How high should you
raise your arms when doing front or lateral arm raises? If you're like
the majority of bodybuilders and athletes who do these exercises, you'll
probably answer, "To the level position," that is, where the arms are
parallel to the floor.
The reason for such
execution is based on the supposed prevention of shoulder impingement,
which is usually characterized by pain in the shoulder when the
upper-arm bone (humerus) jams in the shoulder joint and pinches a nerve.
However, shoulder impingement can occur only when a malfunction of the
muscles or some other problem already exists in the shoulder joint. The
mere act of raising your arms from directly up in front of or from the
side of the body to a completely overhead position does not by itself
cause shoulder impingement.
In fact, if you
closely examine the muscle involvement in these exercises, you'll find
that moving from the level to the overhead position offers the most
productive range of motion.
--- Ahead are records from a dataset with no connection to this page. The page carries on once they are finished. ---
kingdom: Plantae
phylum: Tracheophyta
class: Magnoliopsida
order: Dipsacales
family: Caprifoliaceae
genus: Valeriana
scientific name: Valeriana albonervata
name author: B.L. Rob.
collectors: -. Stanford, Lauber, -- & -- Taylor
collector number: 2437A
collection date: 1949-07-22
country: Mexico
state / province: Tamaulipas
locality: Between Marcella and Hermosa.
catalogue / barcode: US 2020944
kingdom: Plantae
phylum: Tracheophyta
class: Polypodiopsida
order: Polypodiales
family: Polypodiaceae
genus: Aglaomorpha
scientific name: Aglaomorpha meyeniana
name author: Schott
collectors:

This is the best range of motion for maximum
involvements of not only the deltoids, but also the upper and lower-trapezius
muscles and serratus anterior. Stopping at the level position eliminates
most of the deltoid involvement and only partially utilizes the
trapezius and serratus muscles.
When the muscles that
move the scapulae are well-developed, they move and rotate the scapulae
in synchronization with arm movement so that the shoulder joint turns
and opens up in the direction of the movement. Synchronized rotation,
abduction (sliding to the sides of the ribcage) and elevation of the
scapulae are crucial in preventing shoulder impingement.